施工準備段階の作業の重点は、土地、工事等に関する各分野の必要な認可手続きの実施であり、工事の
合法的着工条件を取得した後、正式に建設工事を開始する事が可能となります。入札、競売で落札すれば、
土地関連手続を実施すると同時に、相応の資格を持つ地質調査機関、設計機関を選定して、土地に対する
地質調査、建設工事プロジェクトの方案設計、初歩設計の委託を行います。方案設計、初歩設計は共に安
全、衛生、環境保護、消防等の政府関連部門の審査確認後、正式な施工図設計が可能となり、正式な施工
図は資格のある図面審査機関及び消防、防雷等の各政府主管部門の審査に合格しなければなりません。
上記完了後、施工図及び政府関係部門の審査意見に基づき、計画管理部門に対して『建設工事計画許可
証』の申請が可能となり、相応の資格を持った施工及び監理業者を選定する事ができ、その後、建設主管
部門に対して『建設許可証』を申請し、同時に建設工事品質監督及び安全監督等の手続を実施して、これ
が完了した後、建設工事プロジェクトは正式に施工開始が可能となります。当然の事ながら、必要な用水、
電気使用、天然ガス使用、防空、外観、緑化等の申請及び登記作業も実施しなければなりません。
3.施工段階
施工段階は施工場所及び施工項目に基づき、基礎、主体、据付、内装等の段階に分ける事ができ、施主
と施工、設計、監理及び各関連業者とが一体となって、建設工事プロジェクトの現場施工を実行します。
施工過程では、施工場所及び施工項目に基づき、相応の段階毎の検収及び確認検査等の作業が必要です。

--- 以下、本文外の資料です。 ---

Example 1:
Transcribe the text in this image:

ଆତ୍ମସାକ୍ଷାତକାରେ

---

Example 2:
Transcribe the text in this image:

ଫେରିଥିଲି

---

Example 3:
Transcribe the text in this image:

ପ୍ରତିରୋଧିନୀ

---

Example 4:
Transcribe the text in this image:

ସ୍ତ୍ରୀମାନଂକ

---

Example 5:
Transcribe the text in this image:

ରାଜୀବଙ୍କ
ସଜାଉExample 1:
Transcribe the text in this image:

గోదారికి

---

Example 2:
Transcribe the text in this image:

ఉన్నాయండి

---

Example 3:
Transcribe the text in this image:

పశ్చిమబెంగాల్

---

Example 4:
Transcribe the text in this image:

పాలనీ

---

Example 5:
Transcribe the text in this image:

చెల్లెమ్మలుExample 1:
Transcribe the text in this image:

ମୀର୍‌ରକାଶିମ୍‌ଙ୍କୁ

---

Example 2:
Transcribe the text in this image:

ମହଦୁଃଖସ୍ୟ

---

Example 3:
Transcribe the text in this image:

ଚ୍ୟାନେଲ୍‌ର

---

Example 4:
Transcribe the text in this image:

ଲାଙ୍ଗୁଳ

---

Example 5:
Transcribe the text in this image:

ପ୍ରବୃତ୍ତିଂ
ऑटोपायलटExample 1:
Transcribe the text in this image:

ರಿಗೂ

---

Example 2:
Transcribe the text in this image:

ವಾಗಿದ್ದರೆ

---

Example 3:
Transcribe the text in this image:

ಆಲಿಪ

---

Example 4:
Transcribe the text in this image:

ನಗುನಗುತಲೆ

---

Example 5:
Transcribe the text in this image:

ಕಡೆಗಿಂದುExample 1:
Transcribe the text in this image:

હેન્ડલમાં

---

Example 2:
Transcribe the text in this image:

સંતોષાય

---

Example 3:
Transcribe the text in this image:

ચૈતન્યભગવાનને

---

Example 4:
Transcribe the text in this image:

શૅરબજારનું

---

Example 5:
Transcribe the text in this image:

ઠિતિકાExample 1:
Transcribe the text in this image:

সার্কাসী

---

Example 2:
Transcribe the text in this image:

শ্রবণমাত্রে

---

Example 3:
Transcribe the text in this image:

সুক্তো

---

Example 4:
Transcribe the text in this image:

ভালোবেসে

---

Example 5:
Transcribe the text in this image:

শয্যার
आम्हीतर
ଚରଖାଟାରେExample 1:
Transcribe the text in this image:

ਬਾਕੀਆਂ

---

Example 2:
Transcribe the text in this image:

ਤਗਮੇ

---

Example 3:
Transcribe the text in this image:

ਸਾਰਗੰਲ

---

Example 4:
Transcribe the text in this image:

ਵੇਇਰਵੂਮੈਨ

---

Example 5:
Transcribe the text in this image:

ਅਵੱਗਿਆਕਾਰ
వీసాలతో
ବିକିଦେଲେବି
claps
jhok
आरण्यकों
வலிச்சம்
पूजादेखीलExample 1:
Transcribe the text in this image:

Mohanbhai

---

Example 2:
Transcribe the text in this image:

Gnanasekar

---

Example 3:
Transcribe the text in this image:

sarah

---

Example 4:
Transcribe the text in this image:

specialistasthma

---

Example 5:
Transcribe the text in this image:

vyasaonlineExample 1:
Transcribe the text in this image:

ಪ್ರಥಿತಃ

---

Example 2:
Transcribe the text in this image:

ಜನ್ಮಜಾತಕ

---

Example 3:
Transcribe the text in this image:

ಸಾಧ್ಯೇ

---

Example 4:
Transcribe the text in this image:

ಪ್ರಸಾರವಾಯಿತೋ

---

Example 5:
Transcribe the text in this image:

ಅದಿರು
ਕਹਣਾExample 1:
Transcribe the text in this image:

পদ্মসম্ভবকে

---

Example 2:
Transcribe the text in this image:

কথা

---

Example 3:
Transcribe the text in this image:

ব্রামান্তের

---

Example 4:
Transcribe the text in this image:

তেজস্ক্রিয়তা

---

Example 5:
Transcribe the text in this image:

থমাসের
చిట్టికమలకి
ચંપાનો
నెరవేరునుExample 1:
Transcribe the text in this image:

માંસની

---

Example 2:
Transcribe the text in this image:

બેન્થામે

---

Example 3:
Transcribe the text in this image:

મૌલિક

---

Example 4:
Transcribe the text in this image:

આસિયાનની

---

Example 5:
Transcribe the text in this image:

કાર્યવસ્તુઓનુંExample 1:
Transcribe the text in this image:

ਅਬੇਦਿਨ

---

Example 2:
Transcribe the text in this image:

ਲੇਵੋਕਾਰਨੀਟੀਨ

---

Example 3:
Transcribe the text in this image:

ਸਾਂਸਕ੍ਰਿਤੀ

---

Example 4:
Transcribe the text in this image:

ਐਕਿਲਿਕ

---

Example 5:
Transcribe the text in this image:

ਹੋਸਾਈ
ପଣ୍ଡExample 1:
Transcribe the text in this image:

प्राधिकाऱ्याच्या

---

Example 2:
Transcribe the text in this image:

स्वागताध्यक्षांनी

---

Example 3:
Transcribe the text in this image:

必要な途中検査などを正しく受けていなければ、最終的に建物所有権が登記できない場合もあります。
4.竣工検査段階、生産開始後の環境保護検査段階
建設工事プロジェクト施工完了後、まず建物の竣工検査に合格しなければ、その建物を使用することが
出来ません。建設局や質量監督部門による工場建物、生産設備等に対する初歩的検収が行われ、同時に消
防等の施設は生産要件を満たした後、試運転生産に入る事ができます。
試運転生産の過程では、建設工事プロジェクトの対する計画、建築、緑化、消防、防雷、環境保護、安
全、職業病防止、用水、電気使用、天然ガス使用等全分野の竣工検収を実施しますが、この中で、環境保
護、安全、職業病防止等は、プロジェクトの試運転生産の実状に基づき、相応の竣工検収評価を実施しな
ければなりません。
全ての竣工検収に合格後、建設工事プロジェクトの竣工検収届出手続が可能となり、相応の建設ファイ
ルが都市建設档案部門にてファイル保管され、建設工事プロジェクトは正式な生産が可能となります。
最後に工場建物、事務所棟等の建築物、構築物の『房地産権証』の手続を実施して、この『房地産権証』
を取得してはじめて工場建物等の建築物、構築物は正真正銘、合法的資格を得たことになり、『国有土地
使用権証』と併せて、すなわち工場の土地建物の財産権が確立されたと言うことができます。